Efficient dynamic optimization for nonlinear model predictive control-application to a high-density poly-ethylene grade change problem

Nonlinear model predictive control (NMPC) is believed to play an important role in improving the quality and flexibility of the production of many chemical plants. More widespread application can be expected when systematic solutions are found for modeling large-scale nonlinear processes and for efficient solution of the dynamic optimization problems NMPC entails. The control parametrization approach to dynamic optimization solves the dynamic optimization problem as a nonlinear program using e.g. the sequential quadratic program (SQP) in the outer loop optimization problem. In the SQP approach, a reduced space quadratic program is set up based on a quasi-Newton method estimate of the Hessian. We propose, based on an investigation of the structure of the Hessian of the NMPC problem, a different Hessian update procedure: part of the Hessian is calculated explicitly and only the part that relates to the second derivatives of the dynamics is estimated using a Hessian update. The proposed method shows a large improvement in computational efficiency for a semi-large-scale poly-ethylene reactor NMPC problem with 27 states and 6 inputs with 15 parameters each.

An Optimal Control Approach to Preventing Marine Diesel Engine Overloading Aboard Karel Doorman Class Frigates

Abstract The aim of this research is to analyse and find possible solutions for the occurence of diesel engine overloading aboard the Karel Doorman class frigates in high sea states and during acceleration. In this paper an H ∞ control approach is used to include the knowledge on the model, the disturbances and the performance criteria (disturbance suppression and preventing overloading) in the controller design in a systematic way. If only the fuel rack position is used for control, then the effect of wave disturbances on the shaft revolutions cannot be reduced significantly without causing overloading of the engine.
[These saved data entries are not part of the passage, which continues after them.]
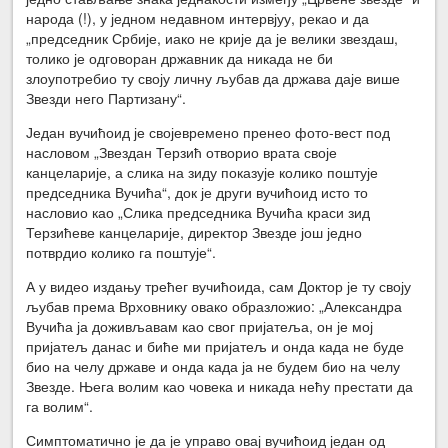
народа (!), у једном недавном интервјуу, рекао и да
„председник Србије, иако не крије да је велики звездаш,
толико је одговоран државник да никада не би
злоупотребио ту своју личну љубав да држава даје више
Звезди него Партизану“.
Један вучићоид је својевремено пренео фото-вест под
насловом „Звездан Терзић отворио врата своје
канцеларије, а слика на зиду показује колико поштује
председника Вучића“, док је други вучићоид исто то
насловио као „Слика председника Вучића краси зид
Терзићеве канцеларије, директор Звезде још једно
потврдио колико га поштује“.
А у видео издању трећег вучићоида, сам Доктор је ту своју
љубав према Врховнику овако образложио: „Александра
Вучића ја доживљавам као свог пријатеља, он је мој
пријатељ данас и биће ми пријатељ и онда када не буде
био на челу државе и онда када ја не будем био на челу
Звезде. Њега волим као човека и никада нећу престати да
га волим“.
Симптоматично је да је управо овај вучићоид један од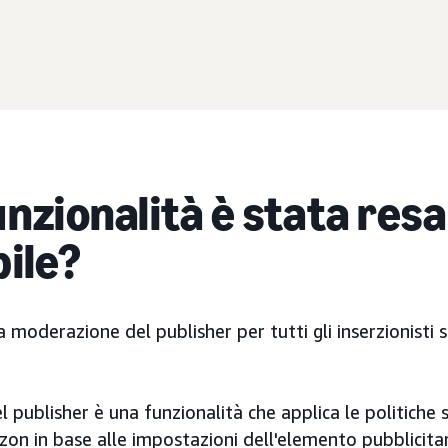
nzionalità è stata resa
bile?
 moderazione del publisher per tutti gli inserzionisti s
publisher è una funzionalità che applica le politiche s
zon in base alle impostazioni dell'elemento pubblicitar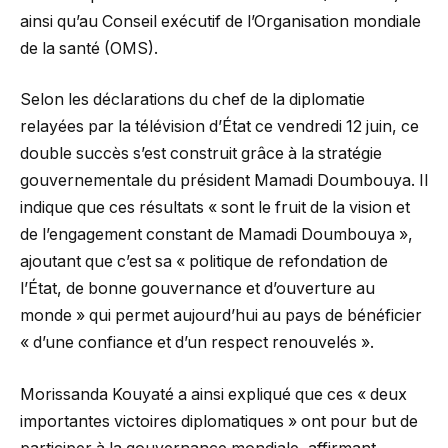
ainsi qu’au Conseil exécutif de l’Organisation mondiale
de la santé (OMS).
Selon les déclarations du chef de la diplomatie
relayées par la télévision d’État ce vendredi 12 juin, ce
double succès s’est construit grâce à la stratégie
gouvernementale du président Mamadi Doumbouya. Il
indique que ces résultats « sont le fruit de la vision et
de l’engagement constant de Mamadi Doumbouya »,
ajoutant que c’est sa « politique de refondation de
l’État, de bonne gouvernance et d’ouverture au
monde » qui permet aujourd’hui au pays de bénéficier
« d’une confiance et d’un respect renouvelés ».
Morissanda Kouyaté a ainsi expliqué que ces « deux
importantes victoires diplomatiques » ont pour but de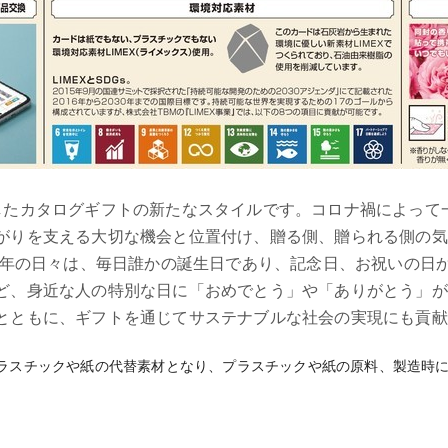
したカタログギフトの新たなスタイルです。コロナ禍によって
がりを支える大切な機会と位置付け、贈る側、贈られる側の気
う1年の日々は、毎日誰かの誕生日であり、記念日、お祝いの日
ど、身近な人の特別な日に「おめでとう」や「ありがとう」が
とともに、ギフトを通じてサステナブルな社会の実現にも貢献
、プラスチックや紙の代替素材となり、プラスチックや紙の原料、製造時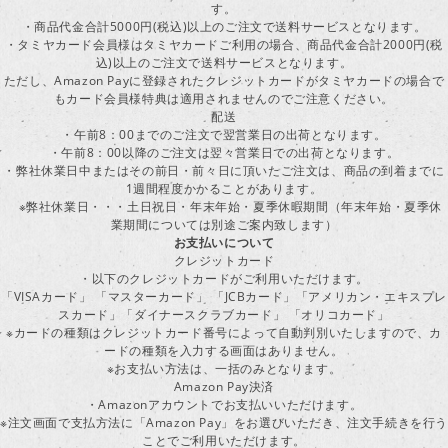
す。
・商品代金合計5000円(税込)以上のご注文で送料サービスとなります。
・タミヤカード会員様はタミヤカードご利用の場合、商品代金合計2000円(税
込)以上のご注文で送料サービスとなります。
ただし、Amazon Payに登録されたクレジットカードがタミヤカードの場合で
もカード会員様特典は適用されませんのでご注意ください。
配送
・午前8：00までのご注文で翌営業日の出荷となります。
・午前8：00以降のご注文は翌々営業日での出荷となります。
・弊社休業日中またはその前日・前々日に頂いたご注文は、商品の到着までに
1週間程度かかることがあります。
※弊社休業日・・・土日祝日・年末年始・夏季休暇期間（年末年始・夏季休
業期間については別途ご案内致します）
お支払いについて
クレジットカード
・以下のクレジットカードがご利用いただけます。
「VISAカード」 「マスターカード」 「JCBカード」「アメリカン・エキスプレ
スカード」「ダイナースクラブカード」 「オリコカード」
※カードの種類はクレジットカード番号によって自動判別いたしますので、カ
ードの種類を入力する画面はありません。
※お支払い方法は、一括のみとなります。
Amazon Pay決済
・Amazonアカウントでお支払いいただけます。
※注文画面で支払方法に「Amazon Pay」をお選びいただき、注文手続きを行
ことでご利用いただけます。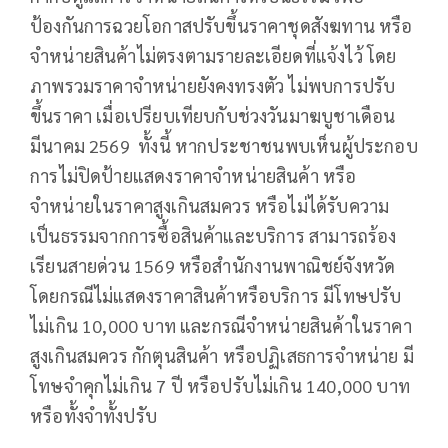
ป้องกันการฉวยโอกาสปรับขึ้นราคาชุดสังฆทาน หรือ
จำหน่ายสินค้าไม่ตรงตามรายละเอียดที่แจ้งไว้ โดย
ภาพรวมราคาจำหน่ายยังคงทรงตัว ไม่พบการปรับ
ขึ้นราคา เมื่อเปรียบเทียบกับช่วงวันมาฆบูชาเดือน
มีนาคม 2569 ทั้งนี้ หากประชาชนพบเห็นผู้ประกอบ
การไม่ปิดป้ายแสดงราคาจำหน่ายสินค้า หรือ
จำหน่ายในราคาสูงเกินสมควร หรือไม่ได้รับความ
เป็นธรรมจากการซื้อสินค้าและบริการ สามารถร้อง
เรียนสายด่วน 1569 หรือสำนักงานพาณิชย์จังหวัด
โดยกรณีไม่แสดงราคาสินค้าหรือบริการ มีโทษปรับ
ไม่เกิน 10,000 บาท และกรณีจำหน่ายสินค้าในราคา
สูงเกินสมควร กักตุนสินค้า หรือปฏิเสธการจำหน่าย มี
โทษจำคุกไม่เกิน 7 ปี หรือปรับไม่เกิน 140,000 บาท
หรือทั้งจำทั้งปรับ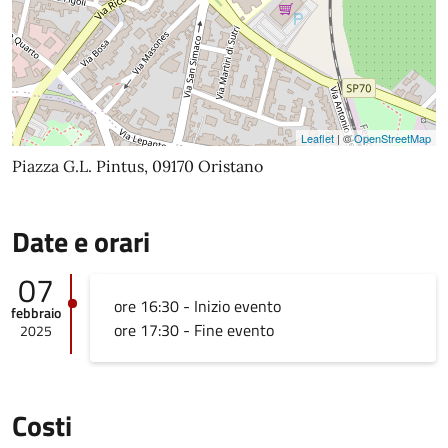
Leaflet
| ©
OpenStreetMap
Piazza G.L. Pintus, 09170 Oristano
Date e orari
07
ore 16:30 - Inizio evento
febbraio
ore 17:30 - Fine evento
2025
Costi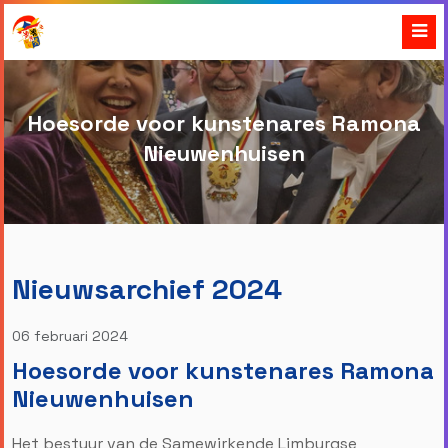
Hoesorde voor kunstenares Ramona
Nieuwenhuisen
Nieuwsarchief 2024
06 februari 2024
Hoesorde voor kunstenares Ramona
Nieuwenhuisen
Het bestuur van de Samewirkende Limburgse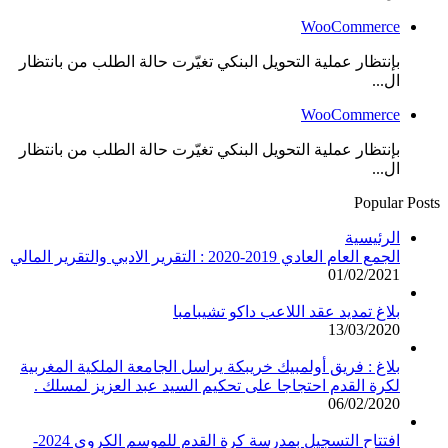
WooCommerce
بإنتظار عملية التحويل البنكي تغيّرت حالة الطلب من بانتظار
ال...
WooCommerce
بإنتظار عملية التحويل البنكي تغيّرت حالة الطلب من بانتظار
ال...
Popular Posts
الرئيسية
الجمع العام العادي 2019-2020 : التقرير الادبي والتقرير المالي
01/02/2021
بلاغ تمديد عقد اللاعب داكو تشيبامبا
13/03/2020
بلاغ : فريق أولمبيك خريبكة يراسل الجامعة الملكية المغربية
لكرة القدم احتجاجا على تحكيم السيد عبد العزيز لمسلك .
06/02/2020
افتتاح التسجيل بمدرسة كرة القدم للموسم الكروي 2024-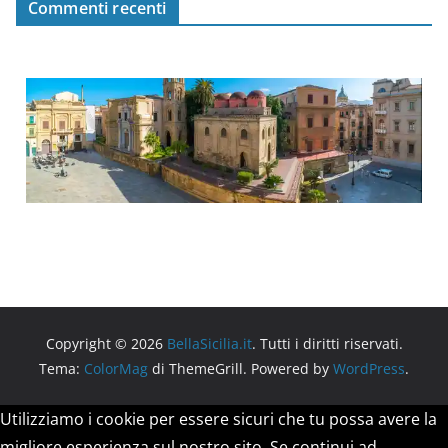
Commenti recenti
Copyright © 2026
BellaSicilia.it
. Tutti i diritti riservati.
Tema:
ColorMag
di ThemeGrill. Powered by
WordPress
.
Utilizziamo i cookie per essere sicuri che tu possa avere la
migliore esperienza sul nostro sito. Se continui ad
The incorporation of a second control degree of freedom, the propeller pitch angle, makes it possible to meet all the control objectives. A constrained, time optimal control approach is taken to solve the servo problem, i.e. acceleration and deceleration of the vessel. The main benefit of this approach is that constraints on the operation of the propulsion plant, such as the overloading criterion, can be taken into account explicitly. The optimal controls derived from the constrained optimization are combined with the tracking controller in a reference model tracking configuration.

Market-Oriented Scheduling, Economic Optimization and Stochastic Constrained Control of Continuous Multi-Grade Chemical Processes

Abstract In this paper an approach for flexible production scheduling for continuous multi-grade chemical processes is proposed. The approach integrates the economics of production and of company-market interaction for single-machine multi-grade continuous processes. The resulting grade transitions are realized using a newly developed closed-loop stochastic MPC framework, that decomposes this task into a deterministic feed forward constrained trajectory optimization task and a stochastic feedback disturbance suppression task. The back-off used in the former is provided by the latter. The approach is demonstrated on a gas phase HDPE manufacturing plant.

Scheduling Continuous Multi-Product Processes in Compliance with Process Dynamics and Changing Market Conditions

Abstract Advanced process control and optimization is believed to be the key in enabling more flexible operation of continuous multi-product plants. A major benefit of increased operating flexibility is to be able to respond faster to changing market conditions. To investigate how this can be realized, we consider the problem of production scheduling in compliance with plant dynamics and changing market conditions. Plant dynamics are included via the introduction of transition tasks, the attributes of which can be calculated using dynamic optimization. A discretized description of company-market interaction is introduced which enables to include most relevant aspects of market behavior.